-- Start of Material supplied --

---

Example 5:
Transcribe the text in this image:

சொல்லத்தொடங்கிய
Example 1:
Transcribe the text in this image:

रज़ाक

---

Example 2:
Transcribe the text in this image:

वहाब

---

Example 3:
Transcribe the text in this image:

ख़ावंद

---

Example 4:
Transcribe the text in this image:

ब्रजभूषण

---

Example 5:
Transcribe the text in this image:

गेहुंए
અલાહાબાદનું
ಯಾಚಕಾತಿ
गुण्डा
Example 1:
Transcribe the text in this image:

-- End of Material supplied --

→ Problem description
Write out every line of the records above verbatim, keeping each character and the line order unchanged.

→ Exercise response
---

Example 5:
Transcribe the text in this image:

சொல்லத்தொடங்கிய
Example 1:
Transcribe the text in this image:

रज़ाक

---

Example 2:
Transcribe the text in this image:

वहाब

---

Example 3:
Transcribe the text in this image:

ख़ावंद

---

Example 4:
Transcribe the text in this image:

ब्रजभूषण

---

Example 5:
Transcribe the text in this image:

गेहुंए
અલાહાબાદનું
ಯಾಚಕಾತಿ
गुण्डा
Example 1:
Transcribe the text in this image:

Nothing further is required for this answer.